Because of Covid-19 the November 2020 election in the US led to a huge expansion of absentee voting and the vast proliferation of unattended drop boxes. The incentives to commit electoral fraud are always powerful given the stakes, so lowering hurdles to commit this will inevitably lead to more of it: it’s basic economics.
At the same time, Facebook founder Mark Zuckerberg donated more than $US400m to charities set up to help with voting during a pandemic.
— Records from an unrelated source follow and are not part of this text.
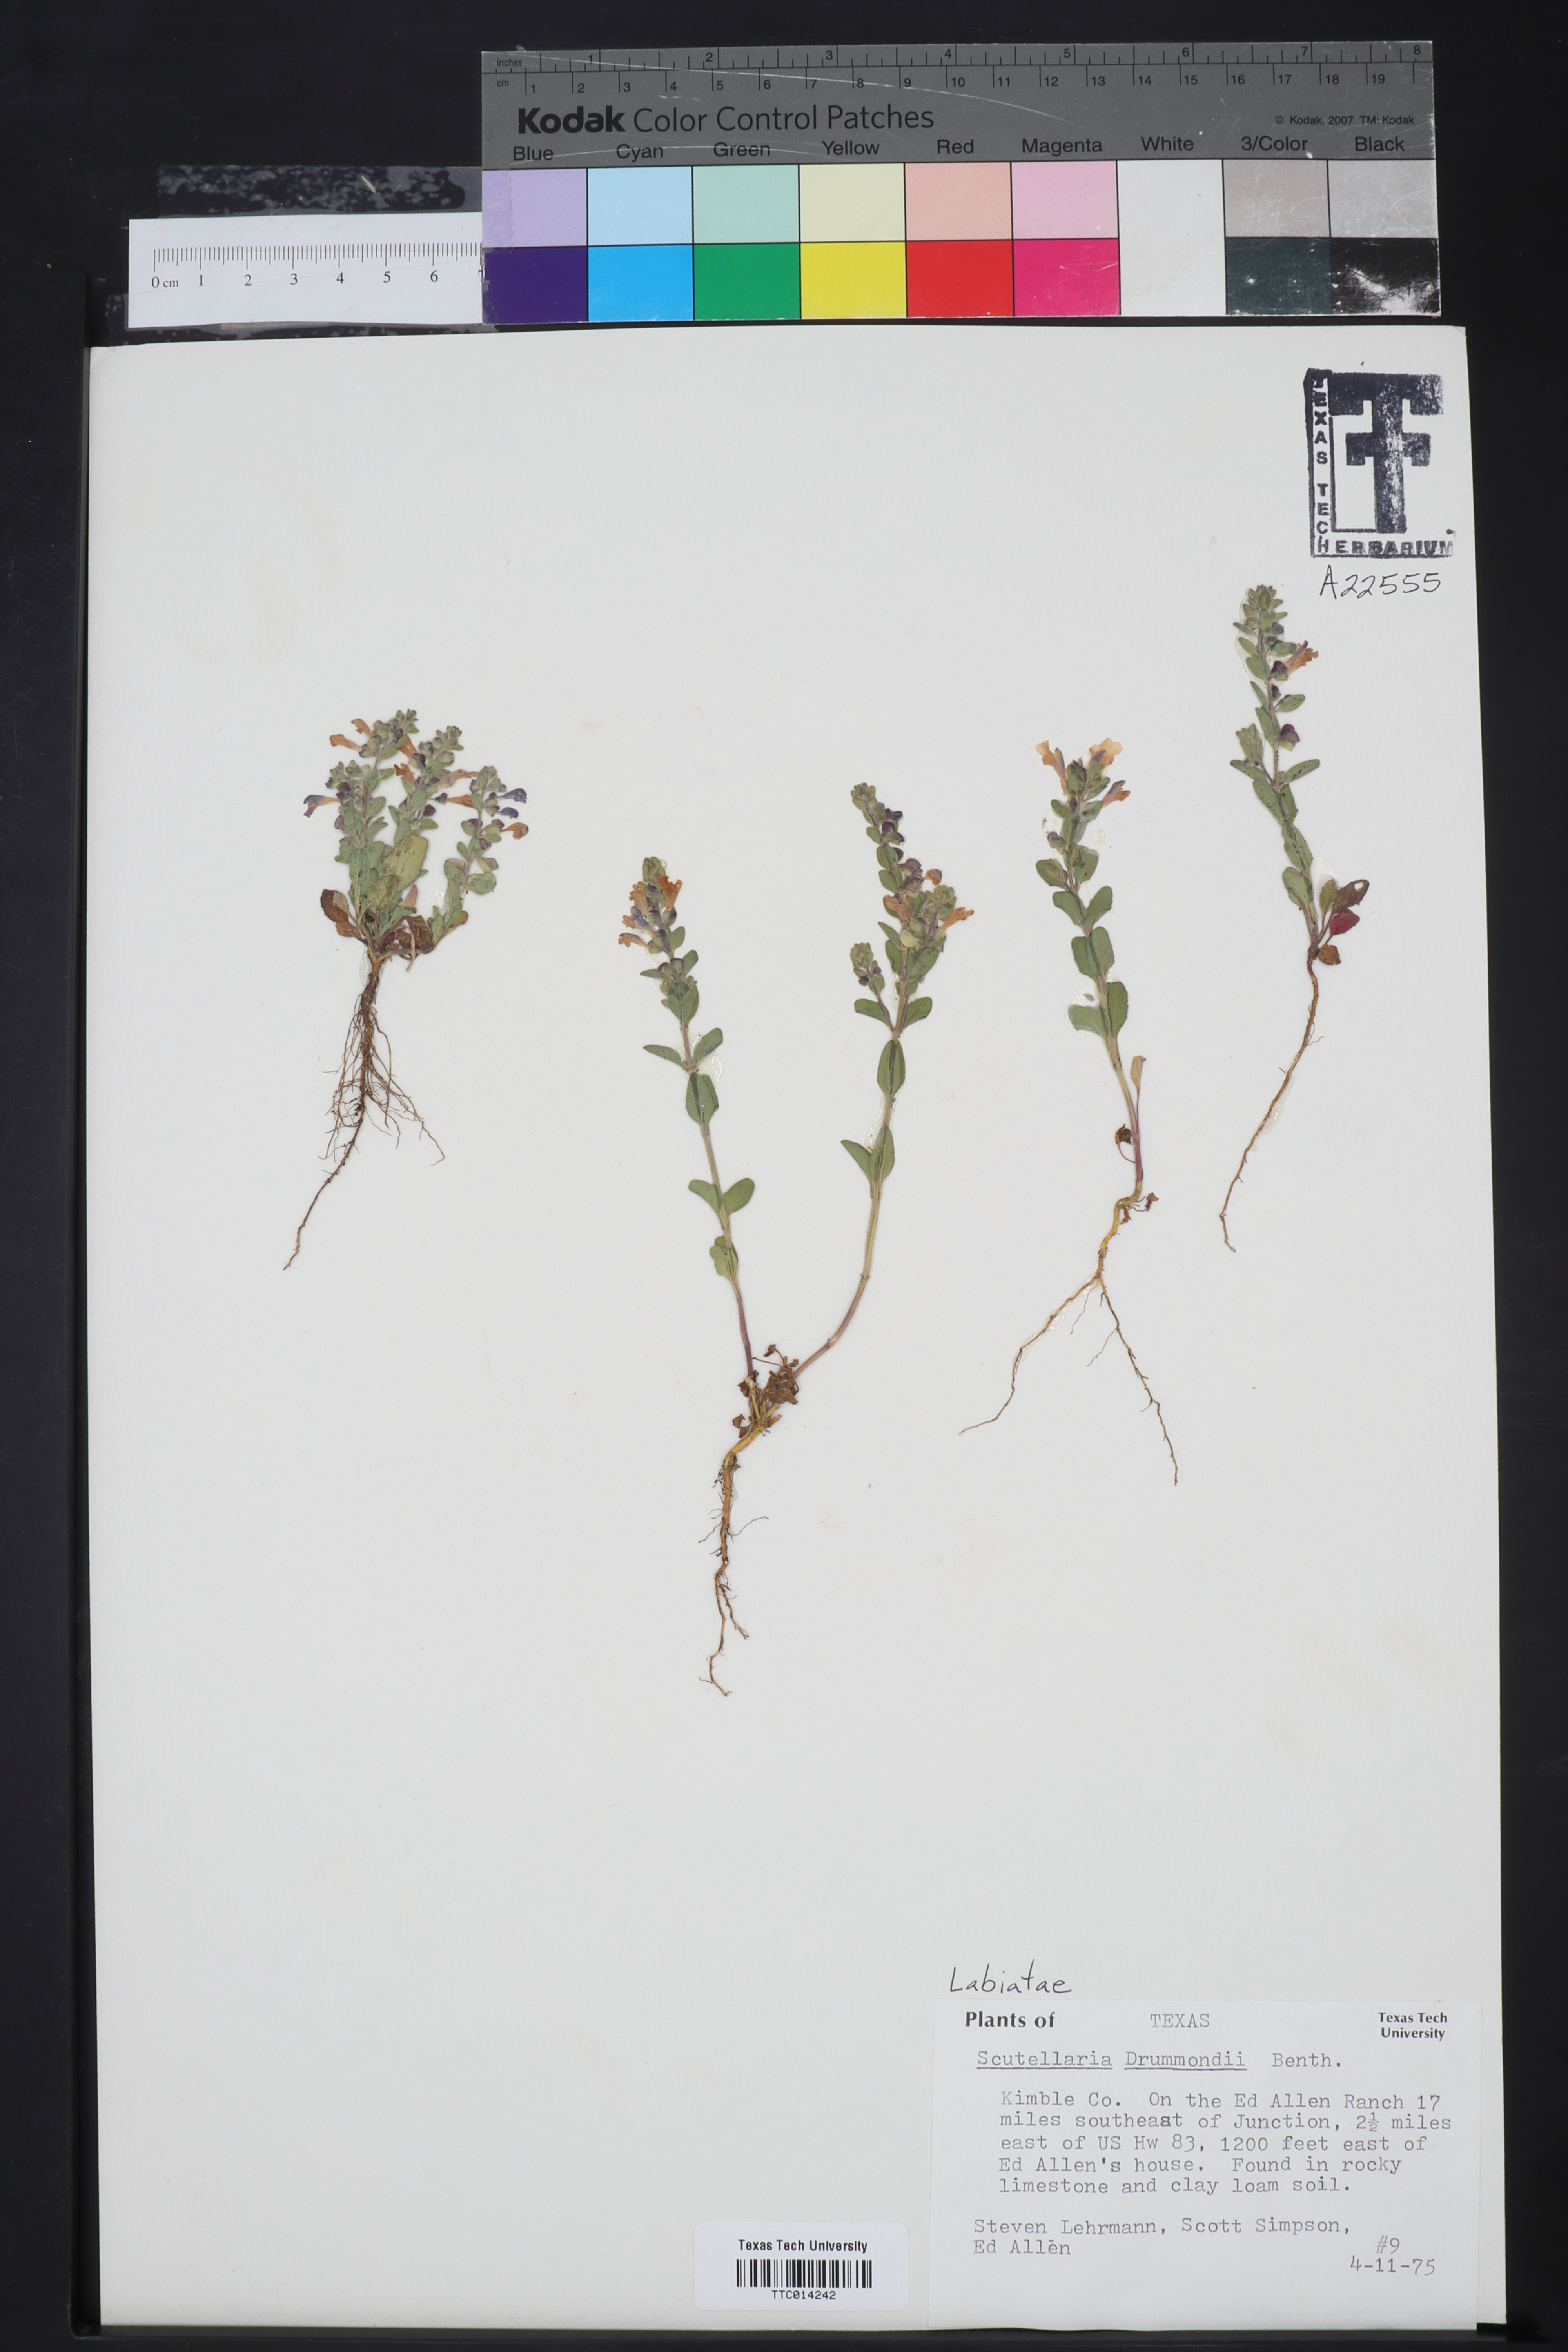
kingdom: Plantae
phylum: Tracheophyta
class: Magnoliopsida
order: Lamiales
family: Lamiaceae
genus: Scutellaria
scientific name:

The bulk of the money, overseen typically by Democrat activists, went on salaries for “voter outreach” in swing states and counties that Biden ended up winning, according to Capital Research Centre, a think tank in Washington.
If 2020 was the safest and most secure election in US history, a claim repeated constantly in the media, it certainly wasn’t the most independently administered. If Republicans win congress late this year, expect a few questions about “Zuck Bucks”.
The integrity of US elections is a longstanding problem and shouldn’t be a priority only for Republicans.
Historians still debate whether Illinois and Texas Democrats nefariously won John F. Kennedy the 1960 presidential election. Some Democrats claim the 2000 presidential election was stolen by George W. Bush. And new White House press secretary Karine Jean-Pierre has claimed Republican Georgia Governor Brian Kemp stole the 2018 state election.
A commission led by former Democrat president Jimmy Carter and former Republican secretary of state James Baker in 2005 recommended states introduce voter ID, limit mail-in voting and tidy up electoral rolls which, by 2012, were a dog’s breakfast, with one in eight voter registrations not even valid according to the independent Pew Research Centre.
Yet in 2022 it’s no exaggeration to say the Democratic Party has become obsessed with maintaining pandemic voting rules beyond the pandemic, casting anyone who wants to return to pre-2020 voting rules as a racist who is intent on “suppressing the vote”. It’s reasonable to ask why the party has become so insistent on keeping rules that it barely advocated for before 2020.
The party has slammed Georgia’s modest attempt to improve the integrity of elections, including introducing voter IDs, as “a return to Jim Crow” – a ludicrous claim no fair-minded person could entertain. They would be shocked by rules in Australia, where voters need a good reason to vote via mail, and drop boxes are not allowed.
If the cost of ensuring faith in the outcome of elections means a handful of people couldn’t be bothered to vote, so be it. There’s plenty enough to argue about on the policy front without painfully debating the outcome of every election, which only polarises an already highly political society even further.
Joseph Stalin once quipped it’s not who votes but who counts the votes that matters. These days, the how and who of getting votes to the counters is at least as important. Whatever the merits of D’Souza’s provocative film, there should be no scope for mules in the future.
Donald Trump’s stubborn claim that the 2020 election was stolen by Democrats, which overwhelmingly has been rejected by elite opinion and repeatedly by US courts, has had a shot in the arm as the former president’s political power is growing. On current trends the issue won’t be fading away.